Health

Health workers’ licenses at risk if they spread COVID-19 vaccine misinformation

Major medical certifiying bodies announced in a joint statement that any certified physicians may lose their license if they spread misleading information about the COVID-19 vaccines. 

“Spreading misinformation or falsehoods to the public during a time of a public health emergency goes against everything our Boards and our community of board-certified physicians stand for,” according to a statement from the American Board of Family Medicine, the American Board of Internal Medicine and the American Board of Pediatrics.

The organizations noted that the evidence that vaccines are safe and effective is “overwhelming.’ The boards are “particularly concerned about physicians who use their authority to denigrate vaccination at a time when vaccines continue to demonstrate excellent effectiveness against severe illness, hospitalization and death.”  

Their joint statement supports that of the Federation of State Medical Boards (FSMB), which made a similar announcement first this past July. According to that statement, it was published in response to a “dramatic increase” in the spread of harmful information about COVID-19 vaccines by healthcare workers online and in the press. 

RELATED: There’s a lot of misinformation about COVID-19 out there.
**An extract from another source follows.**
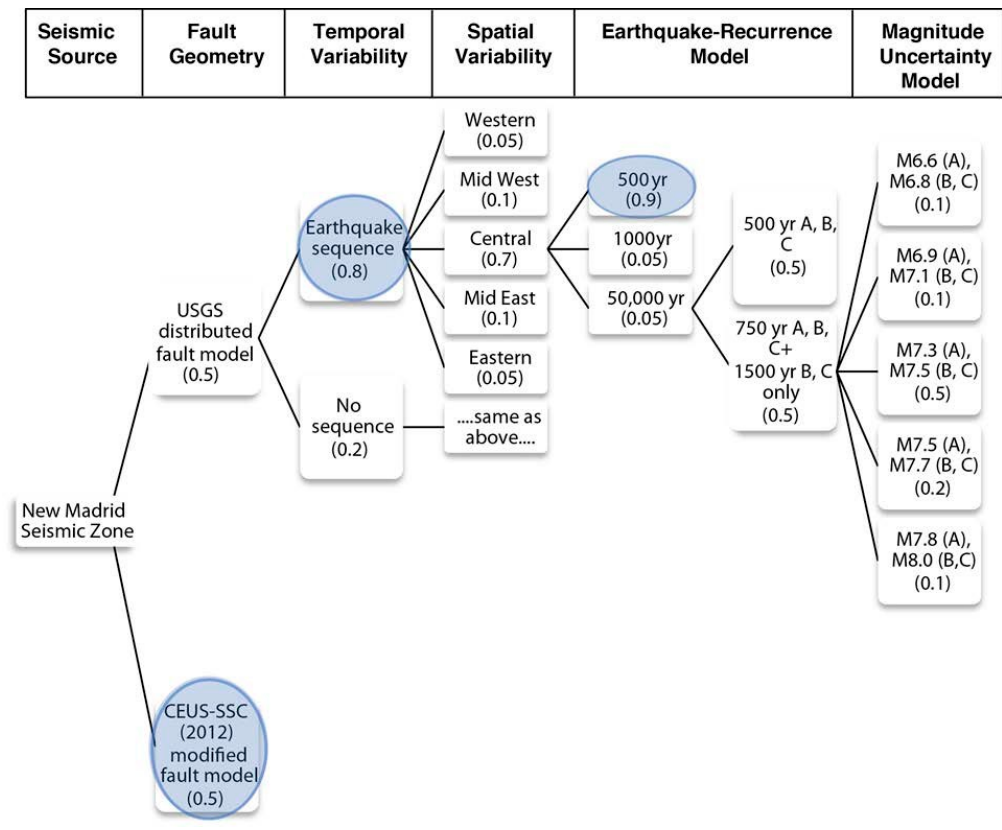
Figure 33. Logic tree of NMSZ seismic source model in US National Probabilistic Seismic Hazard Maps (modified from Reference [34]). Paleoliquefaction data are reflected in increased weighting of earthquake sequence and 500-year recurrence time compared with the earlier model.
Here are doctors’ ideas on how to ‘fight back’ 

The FSMB’s statement noted that health workers possess a lot of the public’s trust, and have “an ethical and professional responsibility to practice medicine in the best interests of their patients.” They must not disseminate information that is not factual or evidence-based, it went on. “Spreading inaccurate COVID-19 vaccine information contradicts that responsibility, threatens to further erode public trust in the medical profession and puts all patients at risk,” the statement concluded.  

Harmful and at times life-threatening information has become so abundant that the term infodemic has now been used to describe the past year even by the World Health Organization. Members of Congress continue to press technology companies like Facebook on their practices to curb the steady flow of false information. 

Doctors on the industry networking site Doximity have reported that it is rife with anti-vaccine comments, conspiracies and disinformation. Last month, a MedPage investigation found that of 20 physicians who have spread false information about COVID-19, none had yet been disciplined.